** REQUIREMENT **
Return exactly the lines from the one containing "数学(小学), 颍东区铁二处学校: 1 -> 2" through the last line of the records below, both included, and leave out any pictures.

[Records from a data source]
== == ==
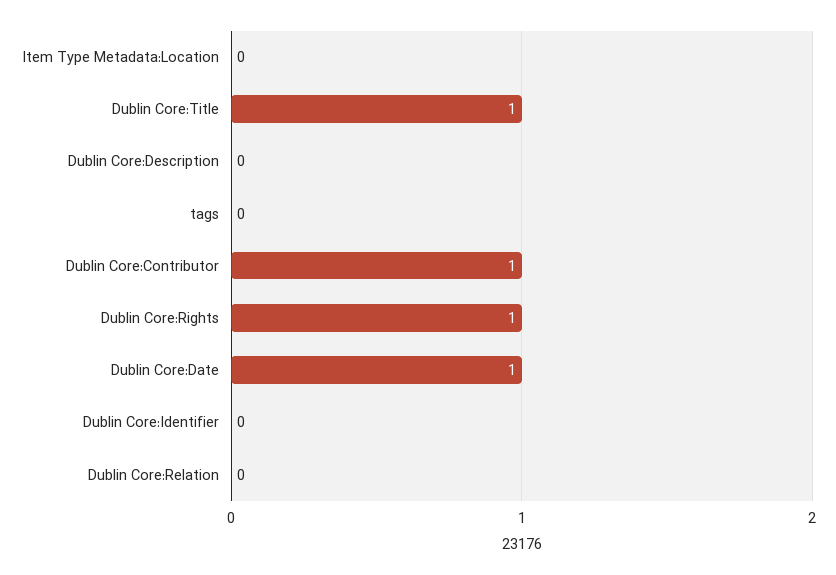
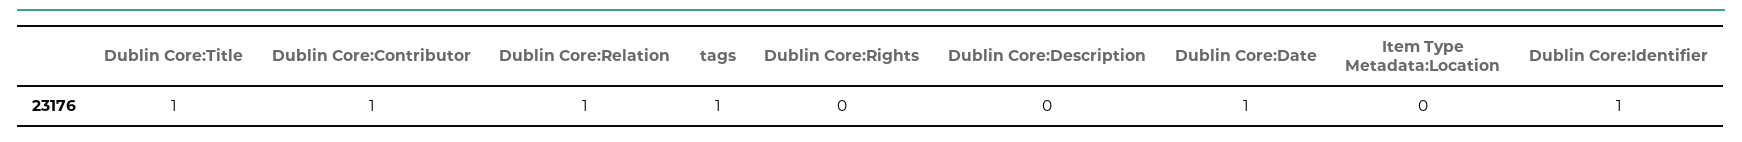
tags: 0 -> 1
Dublin Core:Rights: 1 -> 0
Dublin Core:Identifier: 0 -> 1
Dublin Core:Relation: 0 -> 1

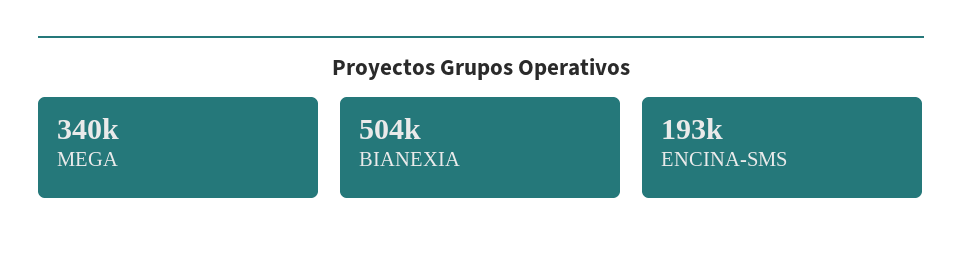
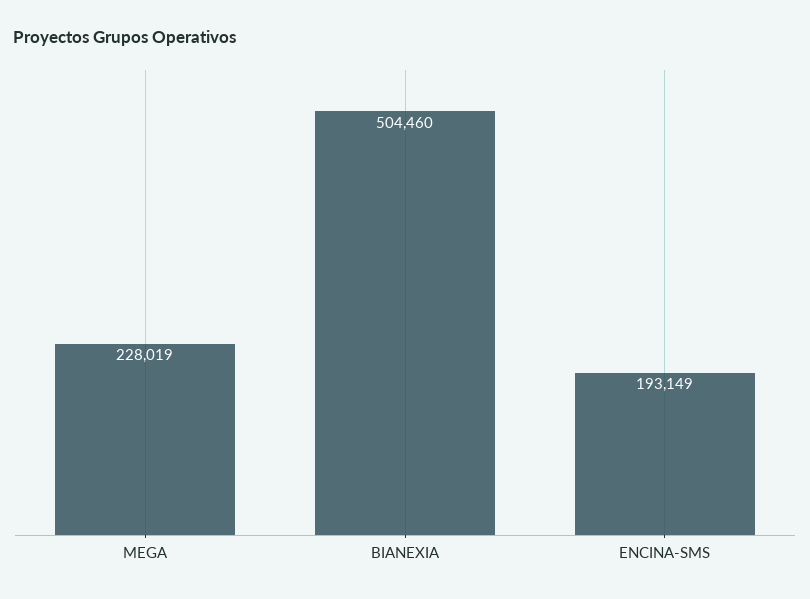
MEGA: 340000 -> 228019

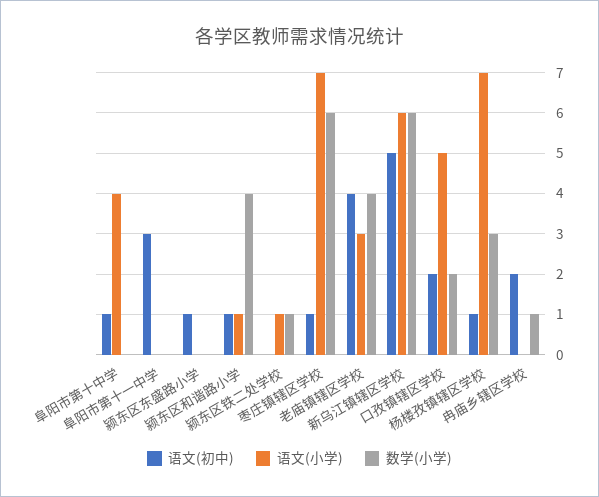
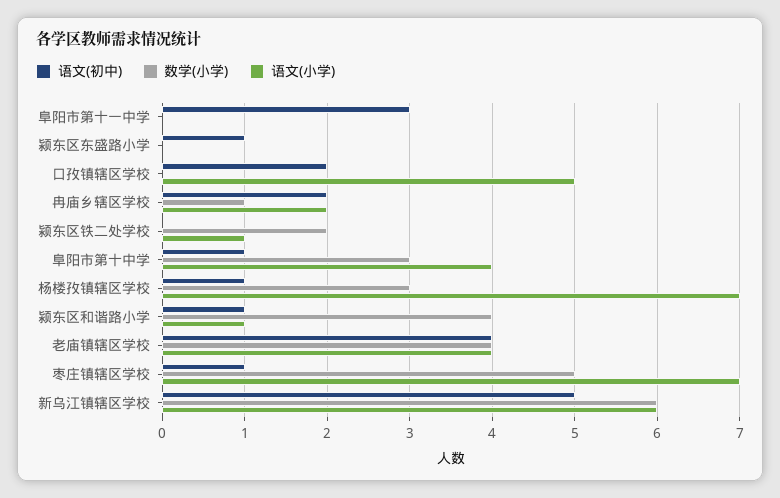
数学(小学), 阜阳市第十中学: 0 -> 3
数学(小学), 颍东区铁二处学校: 1 -> 2
数学(小学), 枣庄镇辖区学校: 6 -> 5
语文(小学), 老庙镇辖区学校: 3 -> 4
数学(小学), 口孜镇辖区学校: 2 -> 0
语文(小学), 冉庙乡辖区学校: 0 -> 2

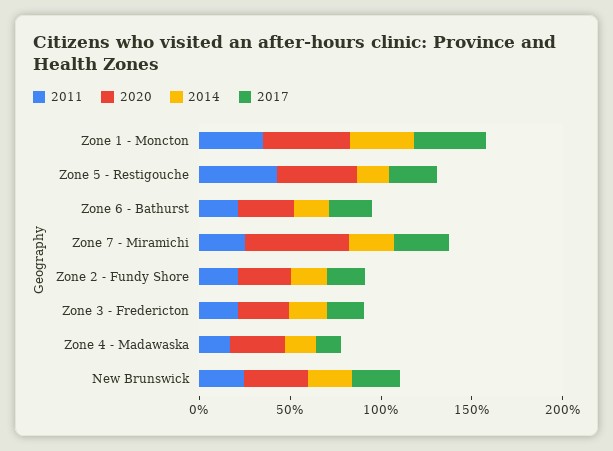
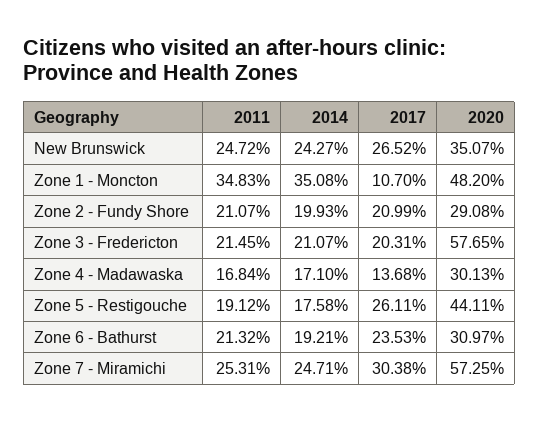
2017, Zone 1 - Moncton: 40 -> 10.7
2011, Zone 5 - Restigouche: 40 -> 19.12
2020, Zone 3 - Fredericton: 30 -> 57.65

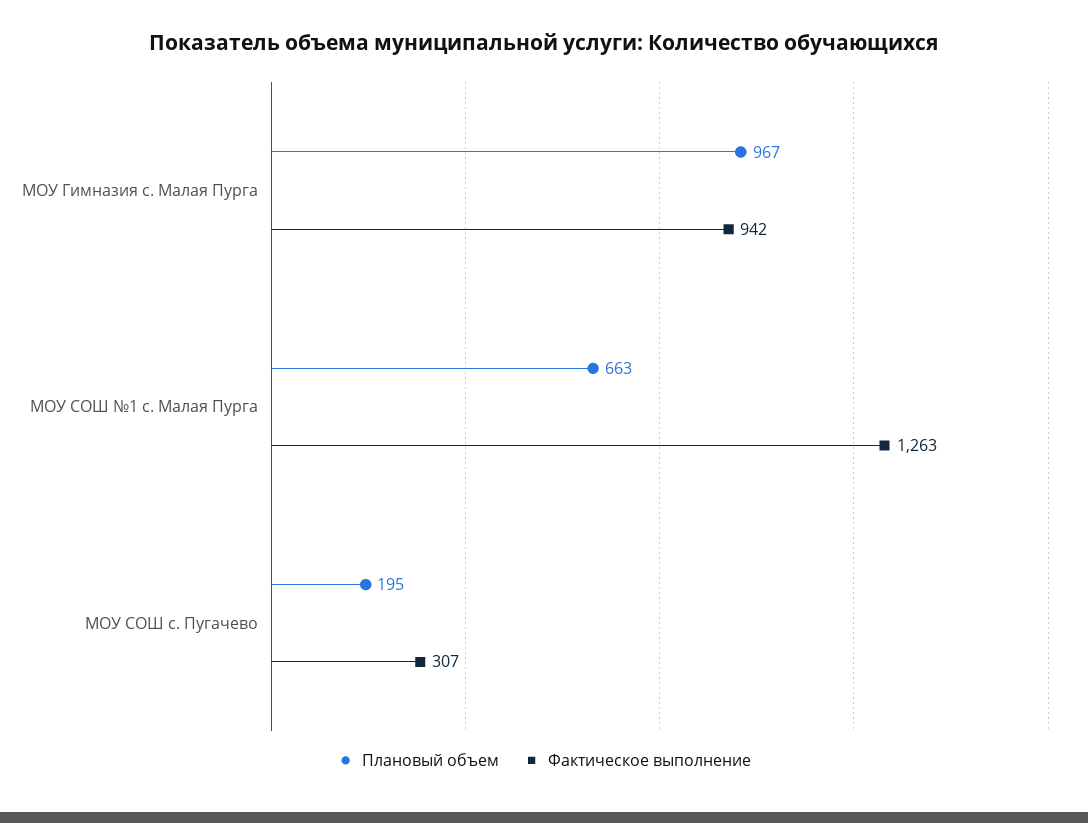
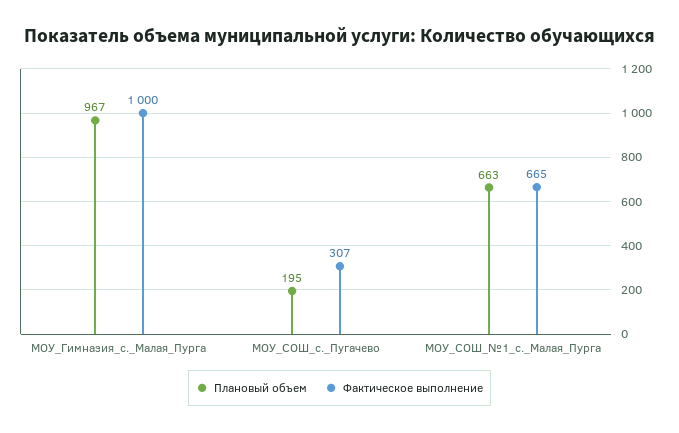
Фактическое выполнение, МОУ Гимназия с. Малая Пурга: 942 -> 1000
Фактическое выполнение, МОУ СОШ №1 с. Малая Пурга: 1263 -> 665

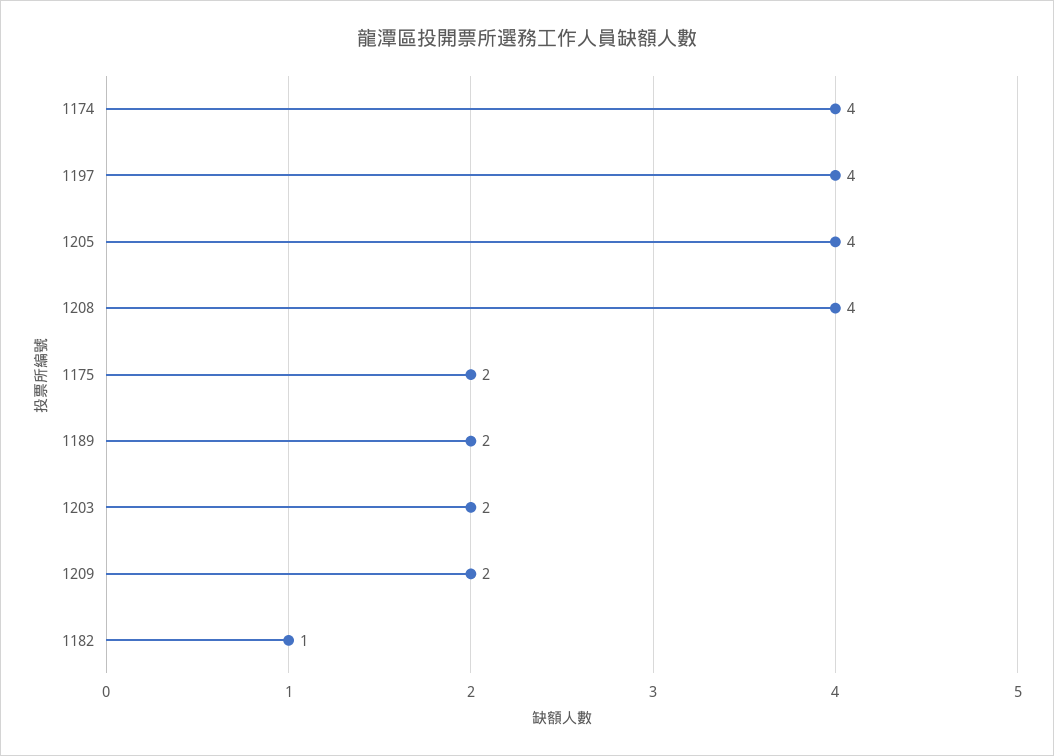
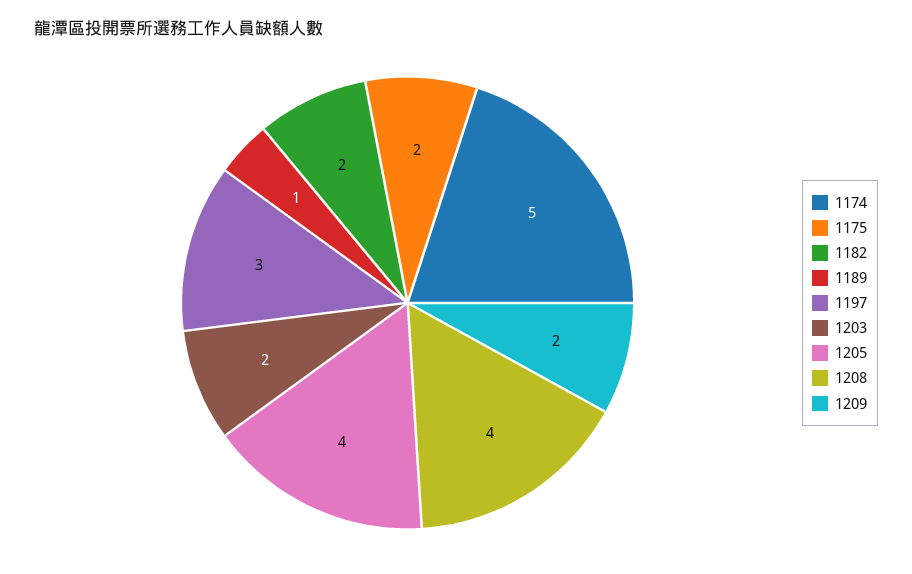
1174: 4 -> 5
1197: 4 -> 3
1189: 2 -> 1
1182: 1 -> 2

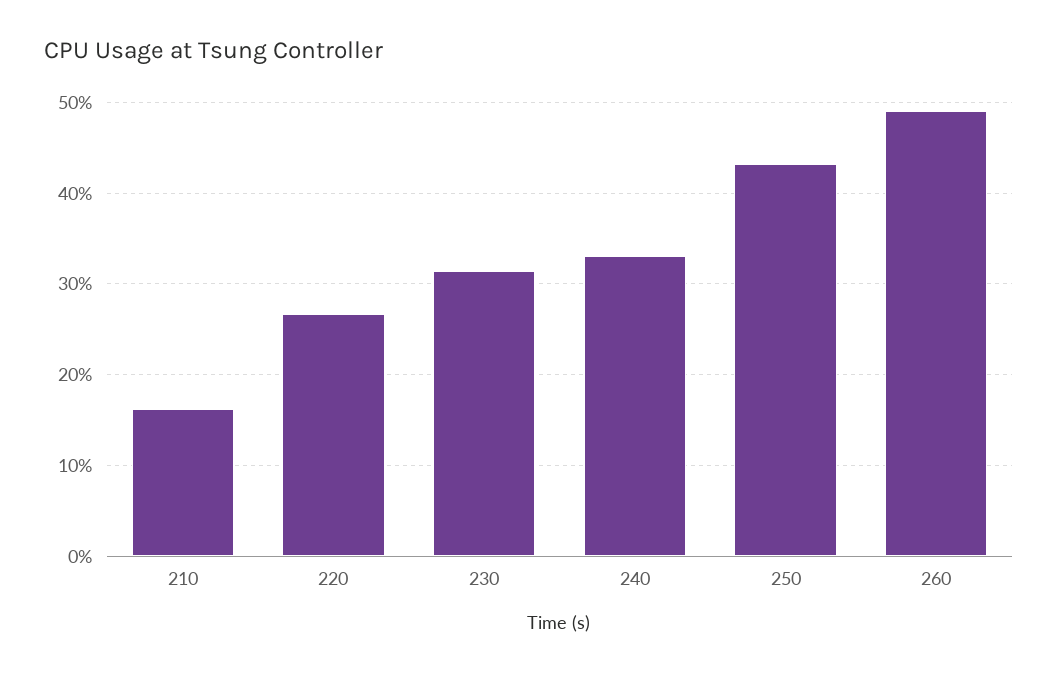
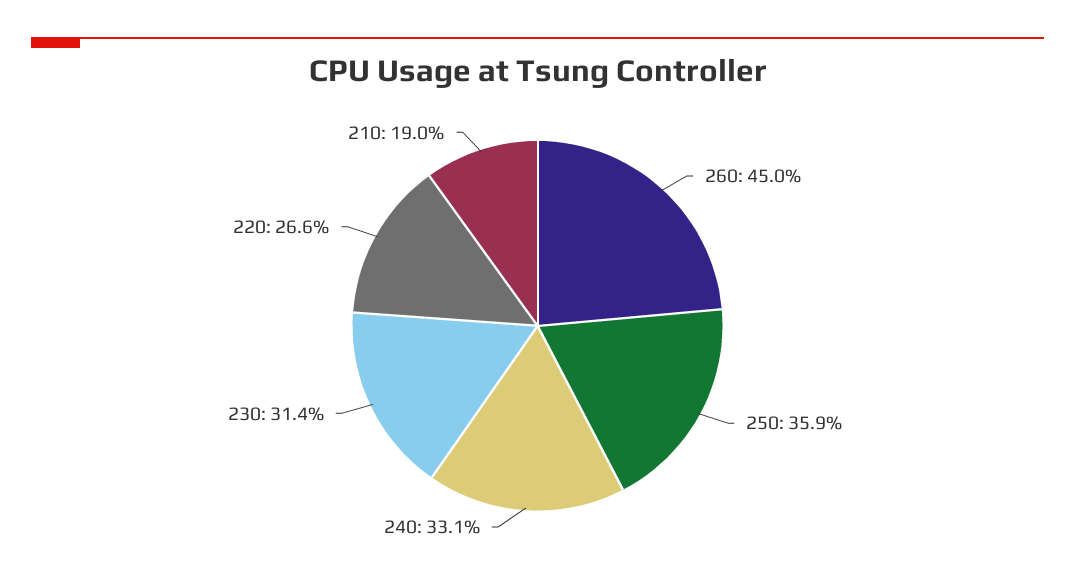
210: 16 -> 19
250: 43 -> 35.9
260: 49 -> 45

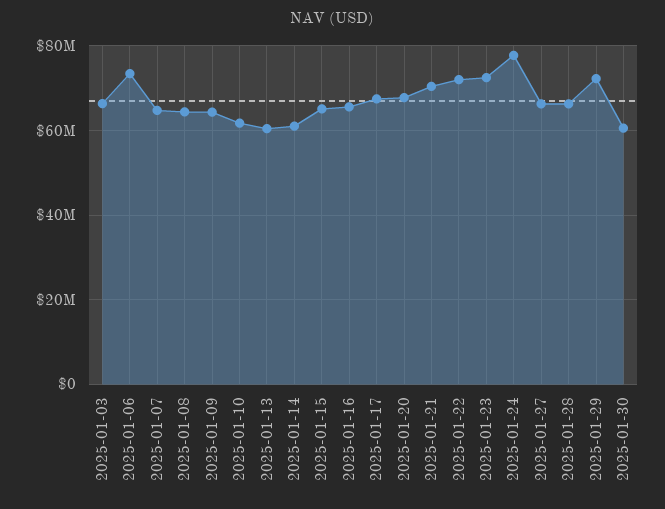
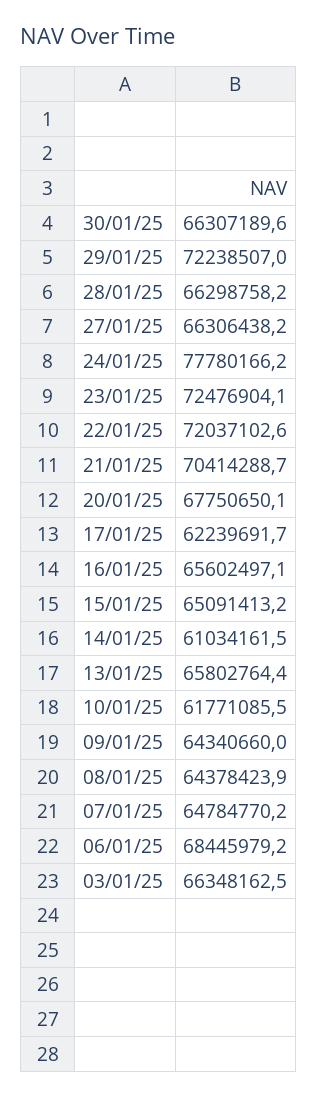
2025-01-06: 74000000 -> 68445979.2
2025-01-13: 60000000 -> 65802764.4
2025-01-17: 68000000 -> 62239691.7
2025-01-30: 60000000 -> 66307189.6

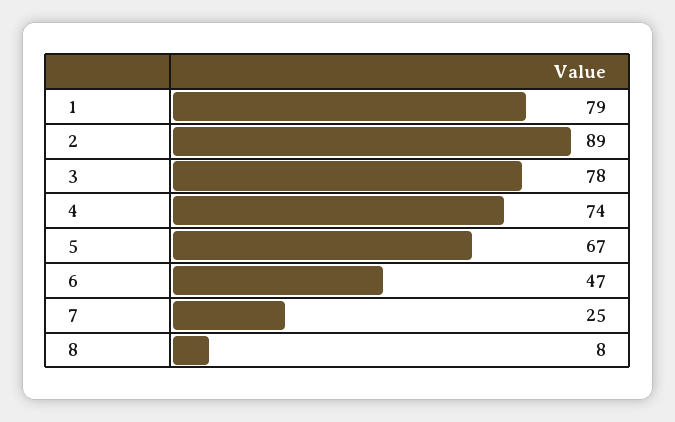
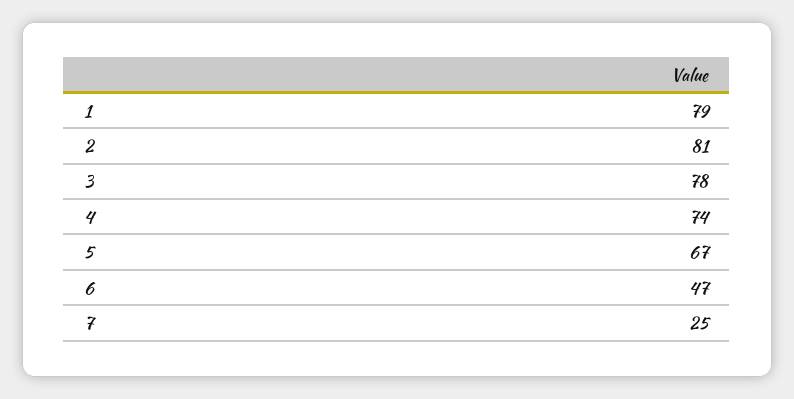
2: 89 -> 81
8: 8 -> none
== == ==
** ANSWER FOR THE TASK **
数学(小学), 颍东区铁二处学校: 1 -> 2
数学(小学), 枣庄镇辖区学校: 6 -> 5
语文(小学), 老庙镇辖区学校: 3 -> 4
数学(小学), 口孜镇辖区学校: 2 -> 0
语文(小学), 冉庙乡辖区学校: 0 -> 2

2017, Zone 1 - Moncton: 40 -> 10.7
2011, Zone 5 - Restigouche: 40 -> 19.12
2020, Zone 3 - Fredericton: 30 -> 57.65

Фактическое выполнение, МОУ Гимназия с. Малая Пурга: 942 -> 1000
Фактическое выполнение, МОУ СОШ №1 с. Малая Пурга: 1263 -> 665

1174: 4 -> 5
1197: 4 -> 3
1189: 2 -> 1
1182: 1 -> 2

210: 16 -> 19
250: 43 -> 35.9
260: 49 -> 45

2025-01-06: 74000000 -> 68445979.2
2025-01-13: 60000000 -> 65802764.4
2025-01-17: 68000000 -> 62239691.7
2025-01-30: 60000000 -> 66307189.6

2: 89 -> 81
8: 8 -> none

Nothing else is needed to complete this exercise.